— Provided records —
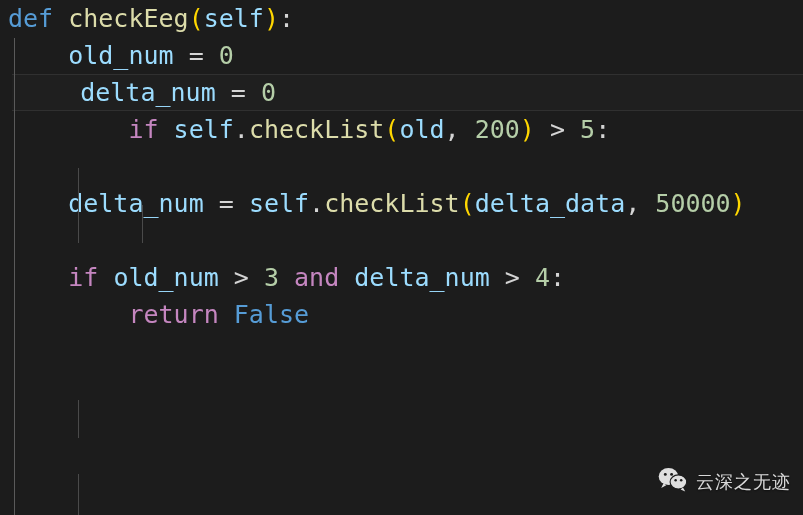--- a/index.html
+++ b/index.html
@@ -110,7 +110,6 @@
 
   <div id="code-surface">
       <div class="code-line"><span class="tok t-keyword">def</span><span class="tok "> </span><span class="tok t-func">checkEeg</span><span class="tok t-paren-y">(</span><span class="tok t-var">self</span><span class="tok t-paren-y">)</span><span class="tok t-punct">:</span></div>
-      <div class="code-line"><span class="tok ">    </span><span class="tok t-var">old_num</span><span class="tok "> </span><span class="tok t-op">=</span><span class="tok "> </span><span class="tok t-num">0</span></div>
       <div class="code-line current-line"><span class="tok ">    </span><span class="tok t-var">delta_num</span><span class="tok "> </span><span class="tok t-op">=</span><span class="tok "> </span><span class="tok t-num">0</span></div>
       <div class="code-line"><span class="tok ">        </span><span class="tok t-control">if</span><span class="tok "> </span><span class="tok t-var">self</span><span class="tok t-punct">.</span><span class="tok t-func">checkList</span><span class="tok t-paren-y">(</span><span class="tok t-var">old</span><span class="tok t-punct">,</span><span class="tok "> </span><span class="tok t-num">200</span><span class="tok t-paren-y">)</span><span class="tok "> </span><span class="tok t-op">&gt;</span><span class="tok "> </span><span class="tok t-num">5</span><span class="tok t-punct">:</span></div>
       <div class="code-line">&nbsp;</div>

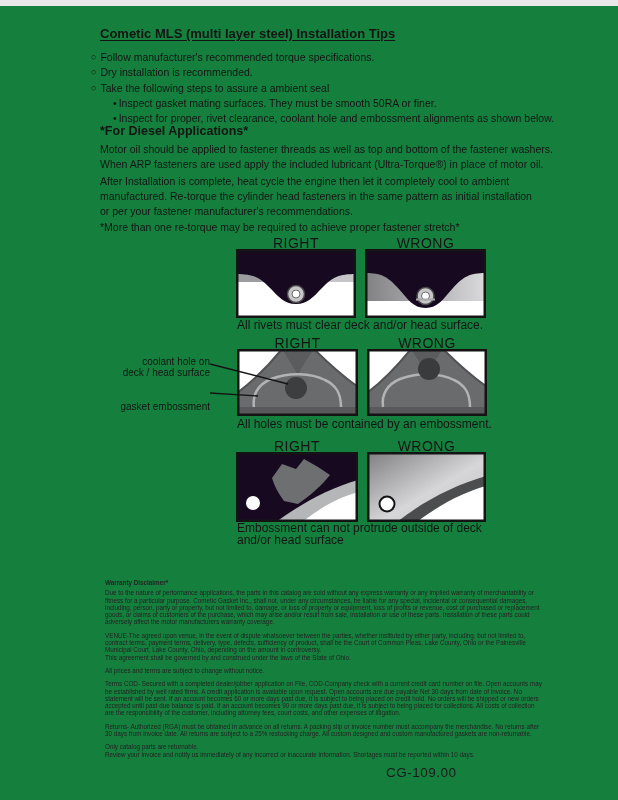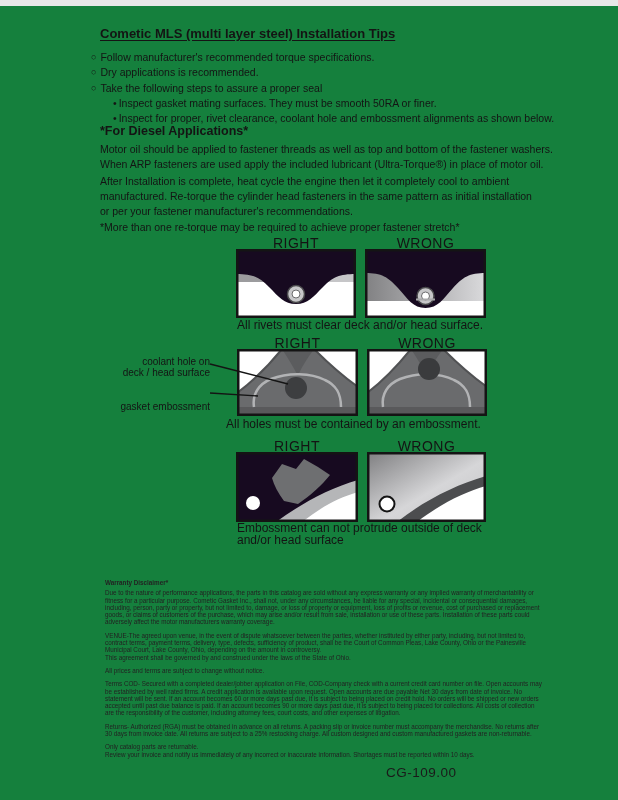--- a/index.html
+++ b/index.html
@@ -39,7 +39,7 @@
 
   <div id="bullets" class="abs">
     <div class="bullet-row"><span class="marker-o">○</span><span>Follow manufacturer's recommended torque specifications.</span></div>
-    <div class="bullet-row"><span class="marker-o">○</span><span>Dry applications is recommended.</span></div>
+    <div class="bullet-row"><span class="marker-o">○</span><span>Dry installation is recommended.</span></div>
     <div class="bullet-row"><span class="marker-o">○</span><span>Take the following steps to assure a proper seal</span></div>
     <div class="bullet-row sub"><span class="marker-dot">•</span><span>Inspect gasket mating surfaces.  They must be smooth 50RA or finer.</span></div>
     <div class="bullet-row sub"><span class="marker-dot">•</span><span>Inspect for proper, rivet clearance, coolant hole and embossment alignments as shown below.</span></div>

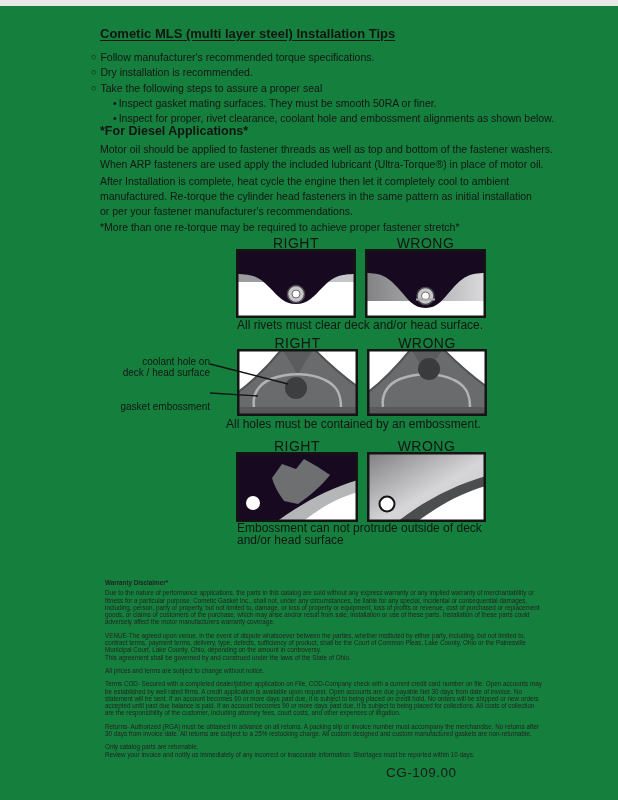--- a/index.html
+++ b/index.html
@@ -40,7 +40,7 @@
   <div id="bullets" class="abs">
     <div class="bullet-row"><span class="marker-o">○</span><span>Follow manufacturer's recommended torque specifications.</span></div>
     <div class="bullet-row"><span class="marker-o">○</span><span>Dry installation is recommended.</span></div>
-    <div class="bullet-row"><span class="marker-o">○</span><span>Take the following steps to assure a proper seal</span></div>
+    <div class="bullet-row"><span class="marker-o">○</span><span>Take the following steps to assure a ambient seal</span></div>
     <div class="bullet-row sub"><span class="marker-dot">•</span><span>Inspect gasket mating surfaces.  They must be smooth 50RA or finer.</span></div>
     <div class="bullet-row sub"><span class="marker-dot">•</span><span>Inspect for proper, rivet clearance, coolant hole and embossment alignments as shown below.</span></div>
   </div>

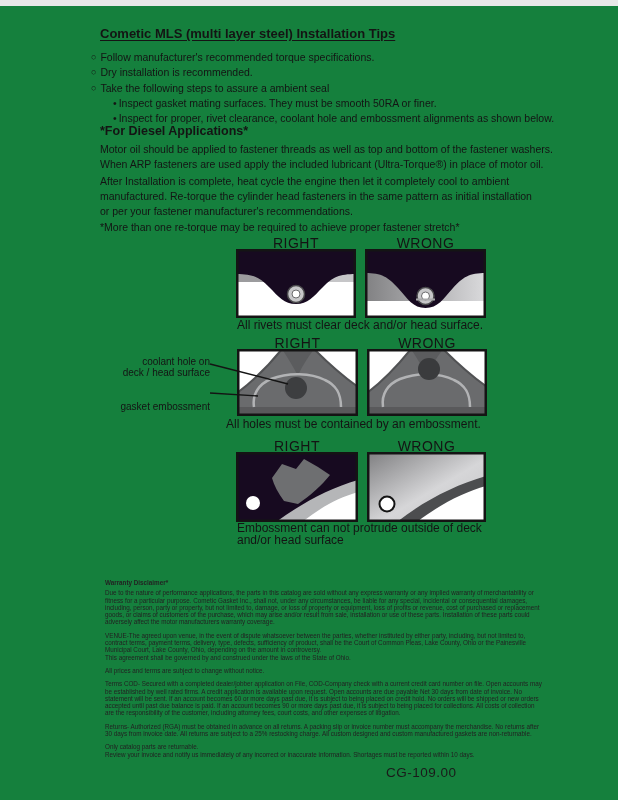--- a/index.html
+++ b/index.html
@@ -123,7 +123,7 @@
     <line x1="100" y1="47" x2="148" y2="50" stroke="#141414" stroke-width="1.3"></line>
   </svg>
 
-  <div class="abs caption" style="left:226px;top:413px;">All holes must be contained by an embossment.</div>
+  <div class="abs caption" style="left:237px;top:413px;">All holes must be contained by an embossment.</div>
 
   <div class="abs rw-label" style="left:236px;top:432px;width:122px;">RIGHT</div>
   <div class="abs rw-label" style="left:367px;top:432px;width:119px;">WRONG</div>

— What the task requires —
From the data above, copy every line where "must" appears.

— Exercise output —
     <div class="bullet-row sub"><span class="marker-dot">•</span><span>Inspect gasket mating surfaces.  They must be smooth 50RA or finer.</span></div>
     <div class="bullet-row sub"><span class="marker-dot">•</span><span>Inspect gasket mating surfaces.  They must be smooth 50RA or finer.</span></div>
-  <div class="abs caption" style="left:226px;top:413px;">All holes must be contained by an embossment.</div>
+  <div class="abs caption" style="left:237px;top:413px;">All holes must be contained by an embossment.</div>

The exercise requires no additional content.